泽琳预先用布兜将嘴死死勒住,把所有声音封绝在口腔之内。

咒罚之刺的触发扳机大概是附着在言语上的,只要不漏出声音,说出不该说的话,应该就是安全的。

弗雷先浅浅地用脚试了一下水温,被「灯塔」辉光照射的水域只有表面那一层是温的,那之下的水体冰凉刺骨。

教团学者把绳子绑在弗雷身上,另一头牢牢系在码头固定船只的桩子上。

虽然真出什么事也不可能指望她把弗雷拉回来,可保障措施能多一层就多一层,谁也不可能嫌少。

“我下去了。”弗雷把衣服脱掉,深吸一口气,跳入水中。

冰冷让胸口的肌肉不由自主收缩,挤压肺部。又咸又苦的海水渗进眼睛里,把眼球用渗透压折磨得相当难受。

可弗雷已经习惯疼痛了,痛楚对这个世界而言只是家常便饭,没什么大不了的。

一路向下,弗雷用身体慢慢感知着海潮的湍流,划动四肢,随势而动。最终被引导进一道经久不息的漩涡。

它们不是在围绕着什么,而是在逃避。路径恰好裹挟起了龙卷,在物质世界框架的允许下不断规避着某物。

现在是大约水下60米,快速卷动的水流就已经很明显了。弗雷将手探入其中,感觉像是有钝鳍不断朝着一个方向拍打他的手臂。

行动到这一步,血氧早已告急,绳子的长度也差不多到了极限。弗雷只好苦一苦自己,惊吓泽琳来担。
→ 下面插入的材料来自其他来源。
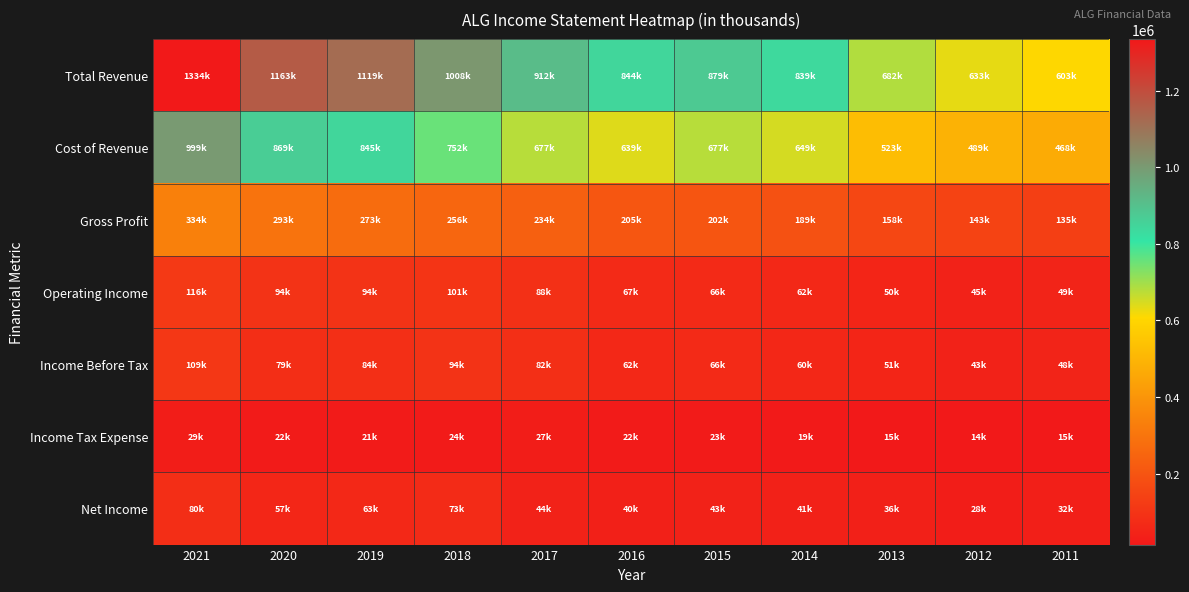

Reading left to right, transcribe all the data shown in this chart.

Total Revenue: 2021=1334200	2020=1163500	2019=1119100	2018=1008800	2017=912400	2016=844700	2015=879600	2014=839100	2013=682100	2012=633000	2011=603600
Cost of Revenue: 2021=999700	2020=869700	2019=845600	2018=752700	2017=677700	2016=639600	2015=677100	2014=649800	2013=523600	2012=489500	2011=468500
Gross Profit: 2021=334500	2020=293700	2019=273500	2018=256100	2017=234700	2016=205100	2015=202400	2014=189200	2013=158500	2012=143500	2011=135100
Operating Income: 2021=116900	2020=94800	2019=94900	2018=101100	2017=88700	2016=67600	2015=66500	2014=62700	2013=50700	2012=45300	2011=49500
Income Before Tax: 2021=109500	2020=79800	2019=84600	2018=94500	2017=82400	2016=62200	2015=66900	2014=60600	2013=51400	2012=43400	2011=48100
Income Tax Expense: 2021=29300	2020=22000	2019=21500	2018=24400	2017=27800	2016=22100	2015=23700	2014=19500	2013=15300	2012=14500	2011=15400
Net Income: 2021=80200	2020=57800	2019=63100	2018=73500	2017=44300	2016=40000	2015=43200	2014=41200	2013=36100	2012=28900	2011=32700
他徒手掐断了绳索,大口呛入海水,放任自己进入溺水状态。接着继续向下深潜过去。

缺氧会不断让神经坏死,可他神使人躯的体制又会让这些死亡的组织再生复活……只是这个过程,堪比用刀片剃入皮肤之下,将皮和肉切分、割裂成两层。

肺部的闷烧感、缺氧带来的眩晕……一切都吊在清醒与昏迷的边界线上。

弗雷感到视线昏黑,一方面是因为视神经缺乏氧气供应,另一方面是辉光已经照不到这么深的水域了。
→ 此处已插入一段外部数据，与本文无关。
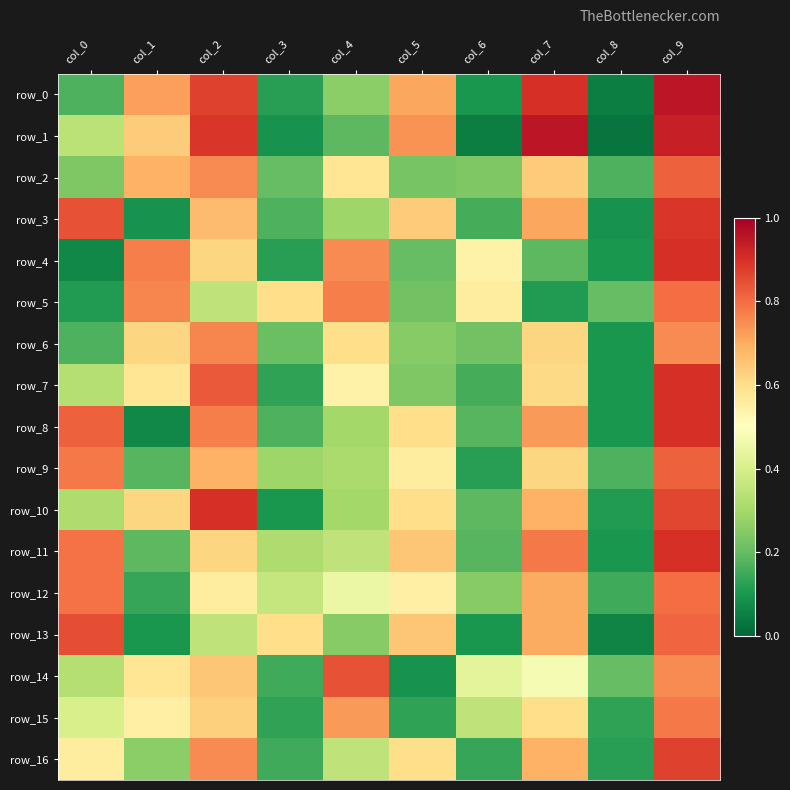

At which category does the chart reach its minimum across all series?

col_8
他用力捏爆手中握着的「灾厄浸出物」,将其和提前准备好的煤块混合在一起。这非自然的助燃剂能在水下取代氧气的位置,点燃本不该燃烧的东西。

常人会被「灾厄」之火吞没殆尽,可弗雷只会被燃烧的炭火烫伤,这才是他敢用这么一招的缘故。

强忍着手部不断被点燃、灼焦皮肉的剧痛,弗雷观察起四周的情况。

坡架的地貌被侵蚀得相当严重。水体不断做着循环往复的规律运动,比正常情况下四处冲荡、抵消的暗流要更能改变地形。

周旋的涡流把四周的沙粒卷动甩飞,构成坡架的床石则被削钻成中空的岩洞,开凿出一条通向海渊的水下隧道。
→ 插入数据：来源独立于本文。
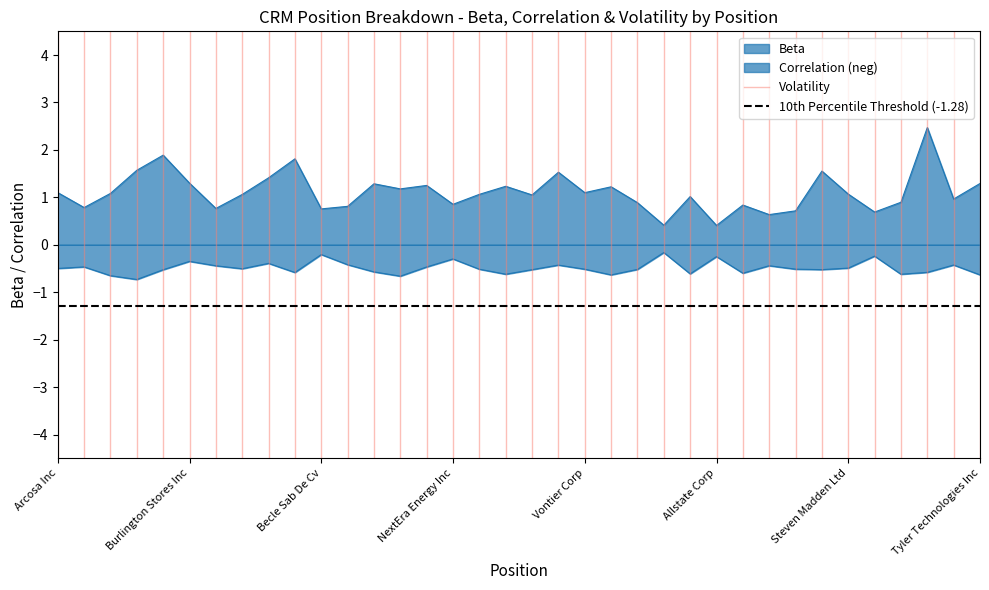

Which series changed the most between Arcosa Inc and Burlington Stores Inc?

Volatility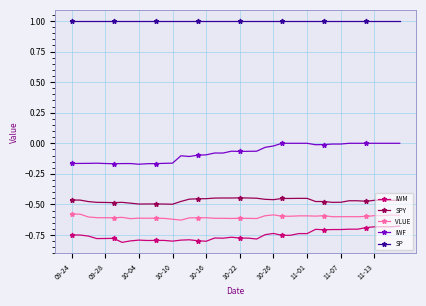

Rank the series by their maximum value, from highest to lowest.

SP, IWF, SPY, VLUE, IWM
弗雷落到海床上,压力已经迫使他把肺部中的空气和海水全挤出去。可他还在向内探索。

越往里走,水流就越急。水龙卷也好,台风也好,凡是涡流状的东西,中心注定会有一段“风眼”。如果棺椁真的存在,那它就肯定在风眼处藏身。

“!?”

尖锐的刺痛突然从脚上传来,弗雷惊愕地抬起脚,发现是一只螃蟹正在掐他的脚踝。

(螃蟹这种半食腐生物怎么会在这里……)

弗雷舍掉了脚上的一块肉,硬生生把螃蟹掰扯下来。

!!

要不是在水里没法倒抽一口冷气,他早就做了。

螃蟹的腹甲两侧长满了须毛,像两道垂竖而下的头发。而在三角区那一块,几丁质甲壳的样貌被改变了。

一张被拉长、倒置的脸寄居于其上。

(你到底在水下吃了些什么啊?)

弗雷把螃蟹丢向更深处渊床,正准备向内走去,又看见有数不清的光点朝他缓慢涌来。

(水母……?)

可如果是水母,这些光点的行进速度未免太过缓慢,行进路线又特别平稳。

最后弗雷大步向它们靠近,决定自己弄清楚真相。

眼球。

一只只单个的眼球黏着在水蚀石洞的壁面,慢慢地朝弗雷靠近。

他直接伸手掐了一只下来。没有眼球般韧中带弹的手感,反而是和石头一般的坚硬。

(不是眼球……)

是海生螺。

它们背负的壳几乎完美凝成了球状,像眼球的结构那样分层凹陷。又由于薄膜干涉的原理,在弗雷另一只手的火光下就倒映出了光亮来。

像是死人毫无生气的眼睛。

异象让弗雷确信,自己所要探察的目标就在前方,万吨海水都无法容纳、避之不及的棺椁。

可他没有注意到的是,自己方才被螃蟹钳掉的那一块肉,并没有再生出来。

缺氧的溺毙之苦,手中燃烧之痛,已经大幅度搅乱了他对细微疼痛的感知。就这么一路踩着自己血染的海石步入了无光深渊。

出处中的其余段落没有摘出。